Gezondheidspsychologe: 'We moeten leren omgaan met de onophoudelijke stroom aan prikkels'

Het aantal werknemers met een burn-out stijgt en is weer net zo hoog als voor coronatijd, blijkt tijdens de Week van de Werkstress. De oorzaak ligt er grotendeels in dat we in deze tijd voortdurend met informatie worden overspoeld, denkt gezondheidspsychologe Ulrika Leons, tevens directeur van Skils, onderdeel van Zorg van de Zaak. "We moeten daar beter mee om leren gaan."
Eén op de zeven werknemers kampt met burn-outklachten, blijkt deze week uit cijfers van het CBS en TNO. Ulrika Leons ziet daarin de digitalisering als belangrijke oorzaak. “Ons leven wordt gekaapt en geleid door informatie. Bij cliënten zien we terug dat het ze moeite kost om taken die diepe focus nodig te hebben in de werkdag te organiseren en daar tijd voor te maken of te krijgen.”
Niet alleen op het werk, maar ook thuis komt er veel informatie op je af: “In je privéleven heb je tegenwoordig ook een administratieve baan, of het nu gaat over je zorgverzekering of de energieprijzen. Dit zorgt ook in je privéleven voor druk.”
Ook valt iets anders op: “Werknemers moeten mentaal steeds schakelen tussen systemen, nieuwe werkwijzes en procedures. In korte tijd moeten ze veel informatie tot zich nemen. Dat vraagt om een mate van psychologische flexibiliteit waar werkgevers op dit moment meer begeleiding in zouden kunnen doen.”
Informatie-overload
Bij de informatie-overload is het belangrijk dat er ruimte is voor herstel, zegt Leons. “Dat geldt voor zowel op werk als privé. We moeten daarbij leren omgaan met de niet-ophoudende stroom aan informatie en prikkels. Ik zie daarin ook een taak voor werkgevers om medewerkers te leren hoe zij daarvan kunnen herstellen, ook buiten werktijd.”
In de kern gaat om het drie belangrijke dingen, zegt ze: “Je hebt plezier en vertier nodig, inspanning en herstel. Zo weet iedereen dat als je overbelast bent, het niet goed is om te gaan gamen in plaats van slapen. Maar in het klein speelt dat ook: als je elke pauze op je telefoon gaat zitten, ben je mentaal nog steeds aan het werk omdat je die informatie moet verwerken. Dat is anders dan bijvoorbeeld even uit het raam staren. Die micropauzes zijn belangrijk.”
De kantoortuin
Een mooi symbool voor hoe we altijd bereikbaar en beschikbaar zijn, noemt ze de kantoortuin. “Ook daar wordt altijd een appèl op jou en je zintuigen gedaan. Het kost veel focus en energie om je daar weer van af te sluiten. In de kantoortuin komt veel samen: je wordt overprikkeld en beschikt niet over je eigen rust en focus.”
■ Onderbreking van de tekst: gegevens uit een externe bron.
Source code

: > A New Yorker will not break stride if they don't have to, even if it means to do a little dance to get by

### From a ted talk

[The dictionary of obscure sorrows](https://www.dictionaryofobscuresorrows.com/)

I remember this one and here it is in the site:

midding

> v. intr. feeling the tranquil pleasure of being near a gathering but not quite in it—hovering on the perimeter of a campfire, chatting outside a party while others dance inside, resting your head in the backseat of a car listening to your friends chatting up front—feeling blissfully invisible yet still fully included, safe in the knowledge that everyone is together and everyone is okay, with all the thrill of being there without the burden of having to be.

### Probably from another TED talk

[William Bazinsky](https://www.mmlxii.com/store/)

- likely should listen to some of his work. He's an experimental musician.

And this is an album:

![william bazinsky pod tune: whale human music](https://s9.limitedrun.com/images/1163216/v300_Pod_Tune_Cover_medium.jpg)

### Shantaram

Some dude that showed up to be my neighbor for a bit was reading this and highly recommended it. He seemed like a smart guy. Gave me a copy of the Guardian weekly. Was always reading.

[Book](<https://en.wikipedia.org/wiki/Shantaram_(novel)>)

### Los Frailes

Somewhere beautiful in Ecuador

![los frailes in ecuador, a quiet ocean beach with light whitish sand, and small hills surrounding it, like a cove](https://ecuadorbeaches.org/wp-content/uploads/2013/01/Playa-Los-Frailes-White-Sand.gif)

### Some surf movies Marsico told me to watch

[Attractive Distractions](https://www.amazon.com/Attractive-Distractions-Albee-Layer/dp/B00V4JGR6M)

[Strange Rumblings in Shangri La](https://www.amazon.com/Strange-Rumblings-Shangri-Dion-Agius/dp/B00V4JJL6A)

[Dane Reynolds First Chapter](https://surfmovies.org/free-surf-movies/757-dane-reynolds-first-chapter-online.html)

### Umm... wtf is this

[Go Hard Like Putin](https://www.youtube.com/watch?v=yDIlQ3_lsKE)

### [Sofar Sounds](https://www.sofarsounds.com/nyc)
Een ‘bibliotheekgedragscode’ zou veel kunnen uitmaken, denkt Leons. “Dus dat je op bepaalde momenten niet mag praten of bellen, waardoor je elkaar minder lukraak onderbreekt of uit de focus haalt. Focus is echt een randvoorwaarde en daar moet je op handhaven. Dat gebeurt nu gewoon niet.”
Om dit te verbeteren, is het belangrijk om goed naar de taken van de werknemers te kijken, zegt ze: “Kijk of de taken die er gedaan moeten worden zich lenen voor een rumoerige kantoortuin. Als je een redelijk ingewikkelde denk- of schrijftaak hebt, heb je focus gewoon nodig.”
Door een rumoerige kantoortuin kost het veel energie om je te focussen, zegt ze. “Daardoor maken mensen meer fouten, waardoor de kwaliteit achteruitgaat. Ook werken ze langzamer en kost het meer inspanning om tot hetzelfde resultaat te komen.”